Moorish cafes, with their traditional decor, serve excellent Turkish coffee or mint tea with pine nuts. Although Tunisia is an Islamic country, alcohol is not prohibited. Tunisia produces a range of excellent table wines, sparkling wines, beers, aperitifs and local liqueurs, notably Boukha (distilled from figs) and Thibarine.
In Tunisia, the theatre season lasts from October to June when local and foreign (especially French) companies put on productions and concerts. International groups appear at the Tunis Theatre and in the towns of Hammamet and Sousse. There are numerous cinemas in the larger cities. There are nightclubs in most of the beach hotels as well as in the big city hotels. Belly dancing is a common cabaret feature and lively local bands often play traditional music.

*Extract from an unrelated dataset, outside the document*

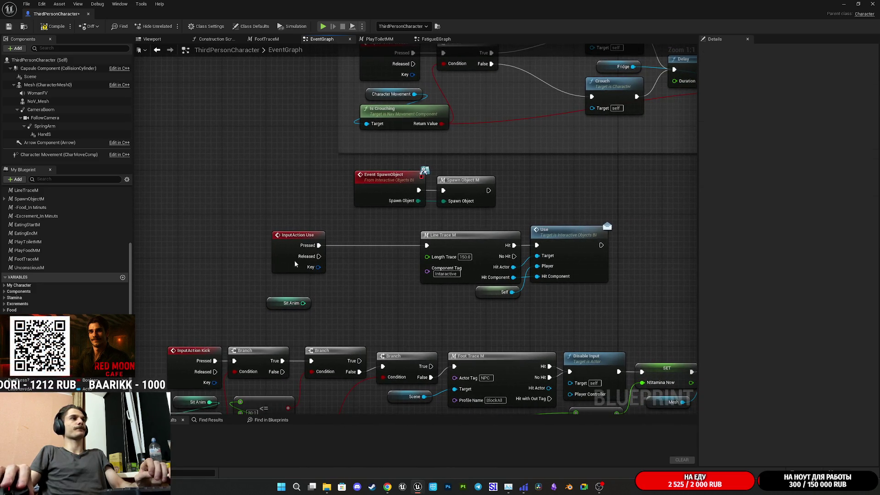
pyautogui.moveTo(295, 264); pyautogui.dragTo(365, 265)
pyautogui.moveTo(268, 308); pyautogui.dragTo(376, 292)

Special purchases include copperware (engraved trays, ashtrays and other utensils); articles sculpted in olive wood; leather goods (wallets, purses, handbags); clothing (kaftans, jelabas, burnuses); pottery and ceramics; dolls in traditional dress; beautiful embroidery; fine silverware and enamelled jewellery. Among the most valuable of Tunisia’s products are carpets. The two major types are woven (non-pile) and knotted (pile). The quality of all carpets is strictly controlled by the National Handicrafts Office, so be sure to check the ONA seal before buying. Shopping hours: Mon-Sat 0800-1200 and 1600-1900 (summer); Mon-Sat 0900-1300 and 1500-1900 (winter). Weekly markets: A source of good purchases are the markets which are set up on certain days in many Tunisian towns and villages. All the products of the region are displayed, including handicrafts, farm produce and secondhand goods. There are ONA workshops and stores throughout the country where visitors can buy items at fixed prices. ONA stores make a reduction of ten per cent on the price of goods purchased in foreign currency.
The following information is a selection of the main Tunisian festivals during the summer. A complete list is available from the Tunisian National Tourist Office .
Jun-Jul International Festival of Carthage, Tunis. Jul Aoussou Festival (International Theater Festival), Sousse. Jul-Aug International Festival of Hammamet (festival of artists), Hammamet.
Arabic in culture and tradition, Tunisia is nevertheless one of the more liberal and tolerant Muslim countries. The nomadic Bedouin still follow their traditional way of life in the southern desert. The Tunisians’ varied origins are shown in the architecture, crafts, music and regional folk dances. Tunisia has also developed an international reputation as an intellectual and cultural centre. Shaking hands is the usual form of greeting. Hospitality is very important and a small gift in appreciation of hospitality or as a token of friendship is always appropriate. Dress can be informal but should respect the conventions of Islam when visiting religious monuments, ie shoulders and knees must be covered. Outside tourist resorts, scanty beachwear should not be worn.